# Help Me Identify This Projector/Camera Lens



## jack whatley (Feb 11, 2015)

Hey everyone I came across this lens and I'm not sure If It's a camera lens or a projector lens or even how old It Is. If you could help me with a rough price year or manufacture Pictures Below.


----------



## tirediron (Feb 11, 2015)

Looks like a cine lens made by Kowa to me, but I am NOT an expert in these matters.  Unfortunately I can't find anything on that model number and there appear to be no other useful markings.  Based on the size, I would guess it to be from something like a 35mm cine camera.


----------



## AKUK (Feb 11, 2015)

Without any more marking on the lens, it's going to be difficult to ID. 

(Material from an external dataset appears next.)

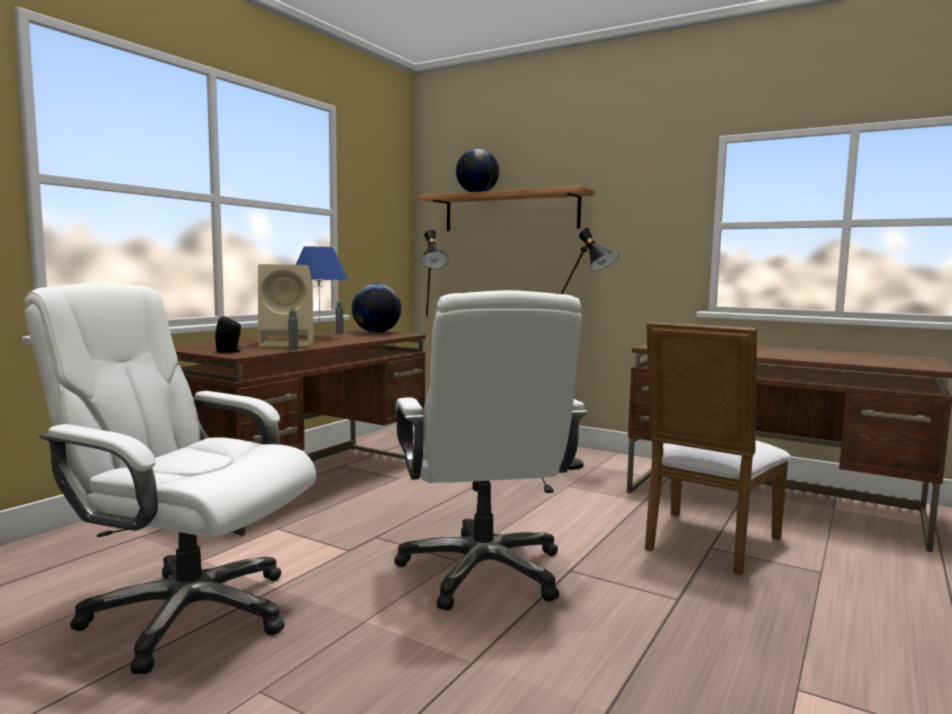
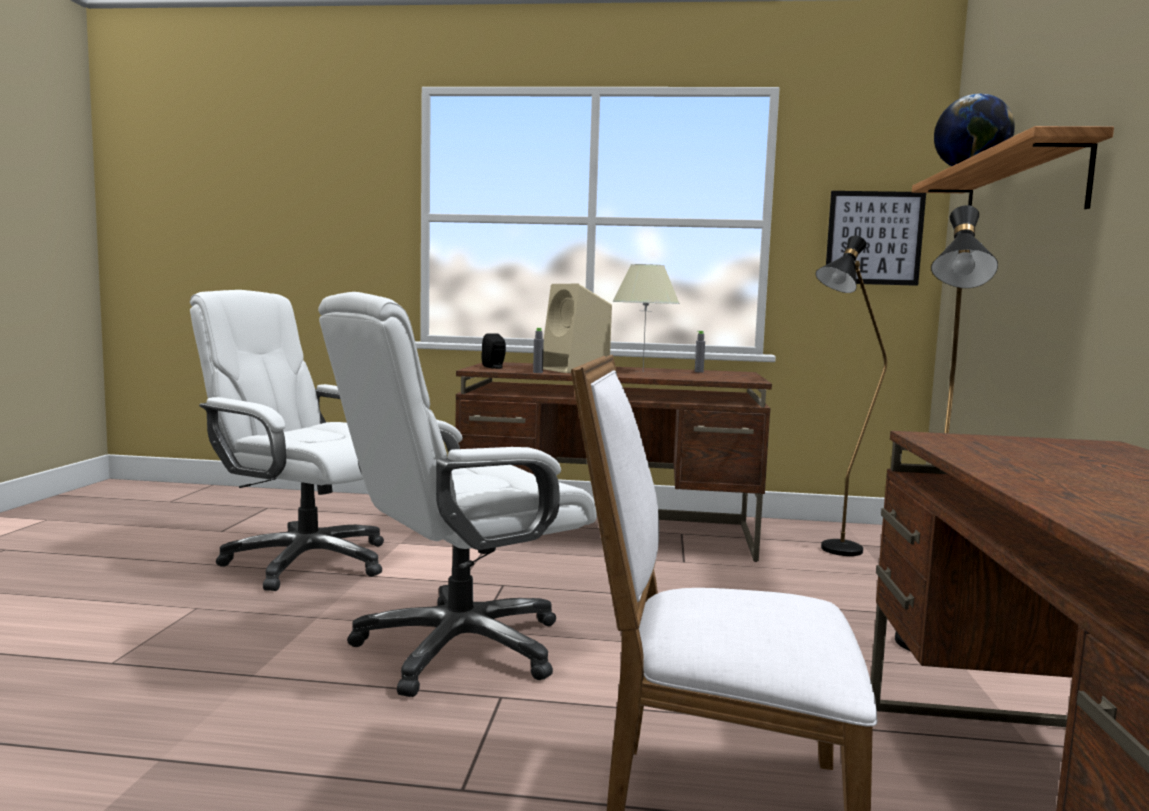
camera: 65 degrees right, 0 degrees up
(188, 613) = (306, 561): white office chair -> white office chair turned 60 degrees counterclockwise
(319, 338) = (643, 371): blue table lamp -> beige table lamp
(376, 332) = (738, 376): globe -> none
(386, 227) = (874, 238): none -> picture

I would be surprised if it was a Kowa one though. This lens does look very similar to the Kowa Prominar lenses in its shape and design but, the font used doesn't resemble the one Kowa did. It would also have had "Prominar" next to "Anamorphic" written on the barrel. It's absent in the photograph, despite the paint still being present. The same is true of the Kowa logo. I would expect that to be on that section of the lens that the black paint is still present. I could be completely wrong but, just going off of other Kowa lenses I have seen, logic would dictate otherwise.


----------



## dxqcanada (Feb 11, 2015)

I think it is a theatre projector lens.


----------



## compur (Feb 11, 2015)

It's what it says it is -- a Vidoscope anamorphic lens. A projector lens for wide screen format.


----------



## desertrattm2r12 (Dec 25, 2015)

Some of these lenses in better shape are selling for a few hundred dollars on EB. Worth looking into.


----------